Я глядел на нее молча, потому что не знал, как отвечать на такие вопросы, а она откинулась на спинку кресла, и глаза ее восторженно блестели. И неожиданно я понял, что боюсь – вдруг она уйдет, и я опять останусь наедине со своими страхами и одиночеством. Она встала с кресла и по световой полоске медленно пошла к окну. Ковер, покрывающий пол, скрадывал звук ее шагов.

– У вас красивый, уютный сад. Я очень люблю сад, только осенью, когда уже опадут листья, мне его бывает жаль. Кажется, будто деревья тяжело заболели и за ними некому ухаживать, правда?

Я молча кивнул, хотя это мне никогда не приходило в голову.

– Зато как красиво они выглядят весной, в пору цветения! Кажется, вот-вот оторвутся от земли и поднимутся в воздух.

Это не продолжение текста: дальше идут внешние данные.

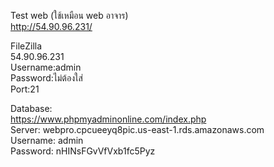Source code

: Test web (ใช้เหมือน web อาจาร) <br>
http://54.90.96.231/<br>

FileZilla<br>
54.90.96.231<br>
Username:admin<br>
Password:ไม่ต้องใส่<br>
Port:21<br>

Database:<br>
https://www.phpmyadminonline.com/index.php<br>
Server: webpro.cpcueeyq8pic.us-east-1.rds.amazonaws.com<br>
Username: admin<br>
Password: nHINsFGvVfVxb1fc5Pyz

Она сделала рукой жест, показывая, как деревья устремляются ввысь, и рука ее мелькнула на фоне темного окна стремительной белой птицей. Я почувствовал почти непреодолимое желание коснуться этой руки и сказать Залине что-нибудь нежное, что растрогало бы ее не меньше, чем цветущий весенний сад. Но вместо этого стоял молча и смотрел на нее, стараясь овладеть собой, подавить волнение, в которое приводили меня ее слова. Они кружили мне голову, точно пьянящий напиток, и наполняли меня с головы до ног какой-то необычайной энергией. Впервые за день я чувствовал себя сильным, бесстрашным, уверенным в своих силах.

Я подошел к Залине и остановился рядом. Из открытого окна тянуло ночной прохладой. В свете уличного фонаря, вокруг которого неустанно носились бабочки, можно было различить поредевшую толпу людей у дома старушки Гоша. Они стояли молча, без движений, словно огромная тихая обитель ночи успокоила, убаюкала их, подобно тому, как мать убаюкивает расстроенного ребенка. Где-то вдали залаяла собака, и с замиранием сердца я ждал, что сейчас лай перейдет в завывание, но он оборвался так же неожиданно, как и возник. Мне вдруг подумалось, что смерть не властна над жизнью. Она способна унести с собой лишь крошечную ее частицу, а земля, люди на этой земле и все, что окружает их в жизни, – все это пребудет вечно. А смерть, что ж, она только помогает ощутить радость и торжество жизни.

Легкое дуновение ветерка ворвалось в окно. Зашуршали в саду уцелевшие листья деревьев. Следом послышался тихий, приглушенный шум, словно вздох пробуждения, словно что-то рождалось, ненужная, отслужившая свой срок шелуха осыпалась, отбрасывалась в сторону. Должно быть, то спешила новая жизнь, шелестом листвы возвещая свой приход в мир.